Ganz am Anfang?
«Ich stehe ganz am Anfang», diese Aussage höre ich immer mal wieder. Von mir oder von Menschen, die sich beruflich oder privat an ein besonderes Projekt heranwagen. «Ich stehe ganz am Anfang» hat mir ein guter Freund kürzlich gesagt, der sich beruflich selbstständig machen will. Genau die gleiche Aussage hatte ich selbst gemacht, als ich vor über sechs Jahren meine eigene Firma gründete. Ein Schritt in die Ungewissheit. Warum? Weil eigentlich schon immer vorhandene Risiken einem dann plötzlich bewusst werden. Sie werden spürbar. Näher, als einem lieb ist. Leise Stimmen mit penetranten Aussagen: «Du kannst alles verlieren. Und dann»? Wechselbad der Gefühle. In schnellem Takt wischen Zuversicht und Panik.

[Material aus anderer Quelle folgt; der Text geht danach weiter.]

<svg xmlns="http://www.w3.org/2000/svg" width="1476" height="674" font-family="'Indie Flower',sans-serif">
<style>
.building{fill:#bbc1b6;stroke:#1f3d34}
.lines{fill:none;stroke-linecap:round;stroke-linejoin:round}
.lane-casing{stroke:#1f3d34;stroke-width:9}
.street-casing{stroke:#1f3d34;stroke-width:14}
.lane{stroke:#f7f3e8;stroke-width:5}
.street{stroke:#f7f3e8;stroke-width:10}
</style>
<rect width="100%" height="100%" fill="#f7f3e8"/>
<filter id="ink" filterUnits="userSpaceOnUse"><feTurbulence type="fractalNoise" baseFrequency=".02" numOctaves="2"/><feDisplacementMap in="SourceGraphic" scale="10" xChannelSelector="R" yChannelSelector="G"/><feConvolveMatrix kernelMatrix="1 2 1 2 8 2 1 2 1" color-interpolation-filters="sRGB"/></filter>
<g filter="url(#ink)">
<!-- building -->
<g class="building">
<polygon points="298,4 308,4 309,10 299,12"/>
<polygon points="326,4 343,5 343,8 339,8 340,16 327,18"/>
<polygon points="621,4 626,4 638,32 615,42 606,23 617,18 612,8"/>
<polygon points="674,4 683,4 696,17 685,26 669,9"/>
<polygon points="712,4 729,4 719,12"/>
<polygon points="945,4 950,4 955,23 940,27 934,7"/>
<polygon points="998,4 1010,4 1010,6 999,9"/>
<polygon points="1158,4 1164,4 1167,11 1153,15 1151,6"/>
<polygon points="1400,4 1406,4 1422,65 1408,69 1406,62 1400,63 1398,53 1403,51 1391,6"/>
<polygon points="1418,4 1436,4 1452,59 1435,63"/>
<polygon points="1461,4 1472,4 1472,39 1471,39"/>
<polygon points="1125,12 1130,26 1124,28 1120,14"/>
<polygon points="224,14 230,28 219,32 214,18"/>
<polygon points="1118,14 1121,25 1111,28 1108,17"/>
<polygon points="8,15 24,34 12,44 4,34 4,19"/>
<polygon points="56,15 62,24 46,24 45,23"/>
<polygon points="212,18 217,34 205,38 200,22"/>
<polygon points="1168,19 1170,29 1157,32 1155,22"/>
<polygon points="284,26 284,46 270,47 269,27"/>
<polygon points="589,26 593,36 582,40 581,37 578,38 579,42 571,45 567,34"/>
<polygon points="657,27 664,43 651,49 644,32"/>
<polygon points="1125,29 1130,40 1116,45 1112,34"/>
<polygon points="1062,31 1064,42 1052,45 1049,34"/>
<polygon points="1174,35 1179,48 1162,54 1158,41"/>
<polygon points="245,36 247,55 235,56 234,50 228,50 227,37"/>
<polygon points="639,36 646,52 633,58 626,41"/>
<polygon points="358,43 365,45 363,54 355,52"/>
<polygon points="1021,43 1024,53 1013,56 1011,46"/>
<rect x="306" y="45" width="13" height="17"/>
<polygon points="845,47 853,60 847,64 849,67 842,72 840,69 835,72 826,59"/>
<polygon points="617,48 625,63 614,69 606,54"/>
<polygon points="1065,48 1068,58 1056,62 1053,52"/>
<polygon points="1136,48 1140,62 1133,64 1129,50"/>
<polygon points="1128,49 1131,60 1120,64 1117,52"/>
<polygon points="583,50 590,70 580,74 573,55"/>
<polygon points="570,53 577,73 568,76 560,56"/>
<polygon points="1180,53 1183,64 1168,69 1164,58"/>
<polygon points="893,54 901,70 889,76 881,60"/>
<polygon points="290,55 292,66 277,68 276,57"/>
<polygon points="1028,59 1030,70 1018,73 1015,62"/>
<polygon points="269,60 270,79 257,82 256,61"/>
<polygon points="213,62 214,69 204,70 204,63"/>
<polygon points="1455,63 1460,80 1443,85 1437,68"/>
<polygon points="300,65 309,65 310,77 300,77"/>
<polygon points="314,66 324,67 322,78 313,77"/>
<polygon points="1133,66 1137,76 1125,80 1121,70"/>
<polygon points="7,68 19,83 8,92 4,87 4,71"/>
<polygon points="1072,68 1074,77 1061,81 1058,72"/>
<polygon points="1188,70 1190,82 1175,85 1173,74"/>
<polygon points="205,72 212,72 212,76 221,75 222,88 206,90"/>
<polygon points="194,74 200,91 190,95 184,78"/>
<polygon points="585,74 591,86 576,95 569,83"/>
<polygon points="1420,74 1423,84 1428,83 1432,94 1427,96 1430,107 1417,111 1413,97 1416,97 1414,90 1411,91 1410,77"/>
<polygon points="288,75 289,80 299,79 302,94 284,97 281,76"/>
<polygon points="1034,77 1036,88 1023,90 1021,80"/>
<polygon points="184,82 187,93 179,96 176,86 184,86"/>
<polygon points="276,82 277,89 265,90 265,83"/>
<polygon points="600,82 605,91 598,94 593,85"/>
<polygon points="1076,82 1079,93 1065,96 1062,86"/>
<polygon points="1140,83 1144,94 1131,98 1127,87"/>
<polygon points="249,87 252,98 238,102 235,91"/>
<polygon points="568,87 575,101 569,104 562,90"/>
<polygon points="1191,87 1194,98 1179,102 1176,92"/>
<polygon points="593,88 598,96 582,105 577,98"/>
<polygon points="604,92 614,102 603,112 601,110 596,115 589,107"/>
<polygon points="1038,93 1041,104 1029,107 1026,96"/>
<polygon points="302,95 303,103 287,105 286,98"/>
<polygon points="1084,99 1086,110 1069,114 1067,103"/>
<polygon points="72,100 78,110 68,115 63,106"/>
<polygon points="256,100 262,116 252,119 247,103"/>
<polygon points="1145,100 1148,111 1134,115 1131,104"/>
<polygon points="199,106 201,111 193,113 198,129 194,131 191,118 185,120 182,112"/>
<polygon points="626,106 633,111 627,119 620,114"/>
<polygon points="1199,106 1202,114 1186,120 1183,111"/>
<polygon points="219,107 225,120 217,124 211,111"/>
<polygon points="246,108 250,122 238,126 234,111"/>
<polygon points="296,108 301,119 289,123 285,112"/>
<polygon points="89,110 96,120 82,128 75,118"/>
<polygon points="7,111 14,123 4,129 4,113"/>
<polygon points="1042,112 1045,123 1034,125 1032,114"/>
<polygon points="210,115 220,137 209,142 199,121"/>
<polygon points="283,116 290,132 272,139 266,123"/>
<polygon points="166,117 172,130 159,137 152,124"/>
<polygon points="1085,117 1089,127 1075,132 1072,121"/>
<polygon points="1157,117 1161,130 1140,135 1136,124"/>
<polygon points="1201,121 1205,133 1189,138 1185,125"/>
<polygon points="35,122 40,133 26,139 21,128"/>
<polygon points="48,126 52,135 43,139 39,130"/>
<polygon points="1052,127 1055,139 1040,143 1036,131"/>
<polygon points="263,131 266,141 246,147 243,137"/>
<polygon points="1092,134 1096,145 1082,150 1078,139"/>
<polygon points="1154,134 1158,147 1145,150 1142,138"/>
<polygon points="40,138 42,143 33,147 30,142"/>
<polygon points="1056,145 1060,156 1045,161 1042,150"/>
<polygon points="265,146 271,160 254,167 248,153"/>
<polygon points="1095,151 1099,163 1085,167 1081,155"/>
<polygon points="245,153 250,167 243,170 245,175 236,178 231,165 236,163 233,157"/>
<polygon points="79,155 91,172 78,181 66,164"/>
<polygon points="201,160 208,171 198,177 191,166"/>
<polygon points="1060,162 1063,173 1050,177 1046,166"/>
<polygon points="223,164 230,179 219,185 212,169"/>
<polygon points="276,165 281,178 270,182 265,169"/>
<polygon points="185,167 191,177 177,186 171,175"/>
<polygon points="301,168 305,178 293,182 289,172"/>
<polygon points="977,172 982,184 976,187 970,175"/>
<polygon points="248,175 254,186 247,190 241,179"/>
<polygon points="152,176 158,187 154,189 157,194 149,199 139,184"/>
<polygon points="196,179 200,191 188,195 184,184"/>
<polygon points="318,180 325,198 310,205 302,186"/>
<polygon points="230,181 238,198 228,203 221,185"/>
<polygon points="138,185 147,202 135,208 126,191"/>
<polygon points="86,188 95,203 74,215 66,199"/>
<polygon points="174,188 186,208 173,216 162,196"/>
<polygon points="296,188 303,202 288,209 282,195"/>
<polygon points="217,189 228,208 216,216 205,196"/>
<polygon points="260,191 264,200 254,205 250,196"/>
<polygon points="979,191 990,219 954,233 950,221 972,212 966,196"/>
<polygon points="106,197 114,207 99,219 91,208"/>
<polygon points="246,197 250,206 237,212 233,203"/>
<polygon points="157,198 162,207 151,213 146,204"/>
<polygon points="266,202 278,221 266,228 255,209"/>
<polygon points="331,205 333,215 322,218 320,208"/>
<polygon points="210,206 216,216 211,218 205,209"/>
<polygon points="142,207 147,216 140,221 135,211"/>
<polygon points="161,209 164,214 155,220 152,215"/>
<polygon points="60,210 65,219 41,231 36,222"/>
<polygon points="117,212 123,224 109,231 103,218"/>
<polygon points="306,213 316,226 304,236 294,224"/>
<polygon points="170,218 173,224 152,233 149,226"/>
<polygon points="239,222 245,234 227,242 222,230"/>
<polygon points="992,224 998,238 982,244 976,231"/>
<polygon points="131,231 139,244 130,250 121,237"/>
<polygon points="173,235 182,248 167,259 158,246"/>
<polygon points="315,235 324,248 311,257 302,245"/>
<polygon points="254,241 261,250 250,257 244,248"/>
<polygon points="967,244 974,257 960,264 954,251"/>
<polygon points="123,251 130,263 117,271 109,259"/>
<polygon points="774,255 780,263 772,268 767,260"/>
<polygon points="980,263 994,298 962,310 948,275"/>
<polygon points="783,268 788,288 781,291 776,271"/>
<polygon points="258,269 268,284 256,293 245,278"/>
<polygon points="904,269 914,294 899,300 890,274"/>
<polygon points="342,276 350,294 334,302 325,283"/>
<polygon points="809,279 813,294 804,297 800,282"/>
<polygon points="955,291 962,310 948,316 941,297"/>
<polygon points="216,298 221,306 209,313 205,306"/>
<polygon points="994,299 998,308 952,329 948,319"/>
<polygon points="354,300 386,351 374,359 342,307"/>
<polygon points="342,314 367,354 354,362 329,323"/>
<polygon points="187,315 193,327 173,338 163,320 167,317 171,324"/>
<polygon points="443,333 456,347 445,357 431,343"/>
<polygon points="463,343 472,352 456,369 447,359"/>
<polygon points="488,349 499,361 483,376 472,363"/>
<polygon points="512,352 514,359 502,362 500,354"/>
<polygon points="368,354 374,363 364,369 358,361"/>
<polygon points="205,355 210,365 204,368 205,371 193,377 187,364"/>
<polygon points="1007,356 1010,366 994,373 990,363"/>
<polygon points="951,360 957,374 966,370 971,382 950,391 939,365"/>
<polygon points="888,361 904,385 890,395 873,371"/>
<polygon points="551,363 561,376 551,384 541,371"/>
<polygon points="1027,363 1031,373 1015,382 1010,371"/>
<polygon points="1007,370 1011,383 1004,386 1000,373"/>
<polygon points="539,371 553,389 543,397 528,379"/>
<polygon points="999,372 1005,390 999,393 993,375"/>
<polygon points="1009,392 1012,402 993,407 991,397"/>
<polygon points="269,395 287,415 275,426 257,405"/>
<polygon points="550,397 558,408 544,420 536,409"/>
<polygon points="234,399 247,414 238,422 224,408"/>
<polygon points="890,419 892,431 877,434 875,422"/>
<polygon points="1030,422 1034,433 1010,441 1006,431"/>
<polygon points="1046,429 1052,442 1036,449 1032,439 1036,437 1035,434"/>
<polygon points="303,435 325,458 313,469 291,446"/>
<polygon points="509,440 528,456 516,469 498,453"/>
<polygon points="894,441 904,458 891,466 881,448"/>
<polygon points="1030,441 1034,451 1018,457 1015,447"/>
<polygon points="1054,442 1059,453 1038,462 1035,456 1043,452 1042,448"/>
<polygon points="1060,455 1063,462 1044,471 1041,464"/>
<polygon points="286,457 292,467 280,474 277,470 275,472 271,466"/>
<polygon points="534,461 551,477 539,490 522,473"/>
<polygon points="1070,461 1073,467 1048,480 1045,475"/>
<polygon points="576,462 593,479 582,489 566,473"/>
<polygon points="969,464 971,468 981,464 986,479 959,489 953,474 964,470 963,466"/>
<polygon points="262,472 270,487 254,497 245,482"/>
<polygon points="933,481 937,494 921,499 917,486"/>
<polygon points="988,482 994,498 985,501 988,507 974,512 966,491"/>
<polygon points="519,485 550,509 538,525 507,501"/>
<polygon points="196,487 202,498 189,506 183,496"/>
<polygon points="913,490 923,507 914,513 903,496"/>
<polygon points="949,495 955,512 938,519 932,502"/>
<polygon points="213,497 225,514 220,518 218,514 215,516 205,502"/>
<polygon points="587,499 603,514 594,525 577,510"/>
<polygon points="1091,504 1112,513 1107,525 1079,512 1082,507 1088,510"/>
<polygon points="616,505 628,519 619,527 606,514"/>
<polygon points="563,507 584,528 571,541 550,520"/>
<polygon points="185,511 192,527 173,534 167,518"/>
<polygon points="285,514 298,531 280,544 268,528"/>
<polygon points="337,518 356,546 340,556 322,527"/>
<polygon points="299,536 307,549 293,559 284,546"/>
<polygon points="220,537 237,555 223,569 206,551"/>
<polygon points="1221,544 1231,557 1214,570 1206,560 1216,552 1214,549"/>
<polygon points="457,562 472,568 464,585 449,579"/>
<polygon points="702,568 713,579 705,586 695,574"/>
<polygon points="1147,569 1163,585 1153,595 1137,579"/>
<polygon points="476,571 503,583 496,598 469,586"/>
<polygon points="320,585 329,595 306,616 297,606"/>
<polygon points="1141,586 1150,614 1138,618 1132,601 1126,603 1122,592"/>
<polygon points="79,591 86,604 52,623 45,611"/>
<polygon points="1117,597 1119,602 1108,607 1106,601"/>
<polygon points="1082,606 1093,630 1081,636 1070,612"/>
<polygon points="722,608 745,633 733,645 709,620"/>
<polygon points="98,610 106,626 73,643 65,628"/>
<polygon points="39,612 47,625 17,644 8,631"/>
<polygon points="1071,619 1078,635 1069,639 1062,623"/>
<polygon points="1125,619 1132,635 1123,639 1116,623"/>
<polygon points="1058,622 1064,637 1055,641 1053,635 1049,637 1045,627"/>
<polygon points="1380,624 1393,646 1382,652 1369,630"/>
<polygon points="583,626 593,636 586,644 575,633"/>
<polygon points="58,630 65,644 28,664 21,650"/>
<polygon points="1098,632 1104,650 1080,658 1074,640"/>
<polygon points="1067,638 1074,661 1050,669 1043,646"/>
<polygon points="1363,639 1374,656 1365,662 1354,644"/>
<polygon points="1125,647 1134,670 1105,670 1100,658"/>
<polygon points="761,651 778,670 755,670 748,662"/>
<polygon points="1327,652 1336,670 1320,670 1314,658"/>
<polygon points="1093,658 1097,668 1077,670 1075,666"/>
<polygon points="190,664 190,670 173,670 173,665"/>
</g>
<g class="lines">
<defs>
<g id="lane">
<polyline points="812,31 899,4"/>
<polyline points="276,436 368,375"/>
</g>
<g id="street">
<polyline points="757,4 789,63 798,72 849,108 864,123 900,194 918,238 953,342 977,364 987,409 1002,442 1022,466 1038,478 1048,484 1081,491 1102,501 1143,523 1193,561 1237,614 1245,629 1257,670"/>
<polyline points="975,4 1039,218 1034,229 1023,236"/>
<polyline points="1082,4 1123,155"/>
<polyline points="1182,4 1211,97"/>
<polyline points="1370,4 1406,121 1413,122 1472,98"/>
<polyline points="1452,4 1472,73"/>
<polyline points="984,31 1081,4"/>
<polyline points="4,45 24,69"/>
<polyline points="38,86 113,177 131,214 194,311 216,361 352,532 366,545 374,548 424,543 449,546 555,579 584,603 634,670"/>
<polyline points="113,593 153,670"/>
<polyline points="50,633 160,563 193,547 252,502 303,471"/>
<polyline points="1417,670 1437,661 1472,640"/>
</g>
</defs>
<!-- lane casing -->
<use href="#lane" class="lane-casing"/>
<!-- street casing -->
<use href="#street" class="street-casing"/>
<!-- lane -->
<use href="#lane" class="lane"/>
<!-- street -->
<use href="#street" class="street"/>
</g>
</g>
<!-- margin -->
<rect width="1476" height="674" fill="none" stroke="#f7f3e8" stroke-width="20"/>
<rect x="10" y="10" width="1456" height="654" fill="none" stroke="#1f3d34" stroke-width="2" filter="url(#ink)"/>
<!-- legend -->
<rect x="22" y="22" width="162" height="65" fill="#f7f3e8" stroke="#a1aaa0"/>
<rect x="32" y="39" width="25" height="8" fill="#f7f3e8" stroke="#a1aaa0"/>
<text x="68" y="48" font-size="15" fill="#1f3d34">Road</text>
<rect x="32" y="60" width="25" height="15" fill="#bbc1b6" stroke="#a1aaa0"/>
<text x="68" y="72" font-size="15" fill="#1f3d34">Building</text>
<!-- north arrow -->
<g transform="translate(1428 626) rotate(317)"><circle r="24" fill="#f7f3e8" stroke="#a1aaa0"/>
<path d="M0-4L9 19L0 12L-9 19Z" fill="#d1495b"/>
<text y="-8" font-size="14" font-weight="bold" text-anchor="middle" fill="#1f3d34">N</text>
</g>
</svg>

Kernfrage: Anfang oder ganz einfach die Angst vor dem Risiko?
Was wir nicht kennen, macht uns Angst oder gibt uns zumindest ein mulmiges Gefühl. «Jetzt nicht mehr angestellt sein» wird gleichgesetzt mit «keine Sicherheiten mehr haben». Äussern tun wir uns so, damit wir uns «ganz an den Anfang» stellen können. Gefühlt gibt uns dies mehr Raum für Fehlentscheide, mehr Verständnis von aussen, wenn wir etwas kribbelig sind. Verständnis ist wichtig und stützt uns. Und doch liegt darin ein Hauch von Opferrolle. Opferrollen beinhalten die latente Gefahr zu scheitern. Weil eigene Verantwortung an Nichtbeteiligte abgegeben wird.
Wir konzentrieren uns zu sehr auf das, was sein könnte, statt auf das, was schon ist
Jedes Ziel wird über bestimmte Wege erreicht. In jedem Weg liegt Potenzial, unsere Kompetenzen zu erweitern. Das ganze Leben ist voller Schritte in die Ungewissheit. Diese lassen sich einfacher gehen, wenn wir uns bewusst sind, wer wir sind und was unsere Stärken sind.
Was heisst in unserem Beispiel «am Anfang stehen»? Wer sich beruflich selbstständig macht, kann in der Regel auf einige Jahre berufliche Erfahrung zurückgreifen. Dazu gehören praktische Erkenntnisse, Aus- und Weiterbildungen, Erfahrung im Umgang mit Zielgruppen, Planung von gewissen Aktivitäten. Am Anfang? Hand aufs Herz: Die aufgeführten Punkte beinhalten enorm viele Soft (Sozialkompetenz) und Hard (Fachkompetenz) Skills. Kompetenzen sind bei genauerem Hinsehen sehr umfangreich. Korrekt wäre wohl die Aussage: «Ich bin unterwegs». Mit dem, was ich habe und dem, was ich noch erreichen möchte. Ein Anfang sieht anders aus …
Mitten drin!
Erfolg und Niederlagen können nicht strikt getrennt werden. Sie sind Teile unserer dynamischen Welt. Eine Niederlage kann, wird sie richtig reflektiert, im Nachhinein zu einem grossen Erfolg führen. Kurzfristiger Erfolg kann, je nach Bewertung, langfristig eine Niederlage bedeuten. Hundertprozentige Garantien gibt es nirgends. Nur den Auftrag und die Freiheit, sein Leben mit dem, was man hat, so gut wie möglich zu gestalten.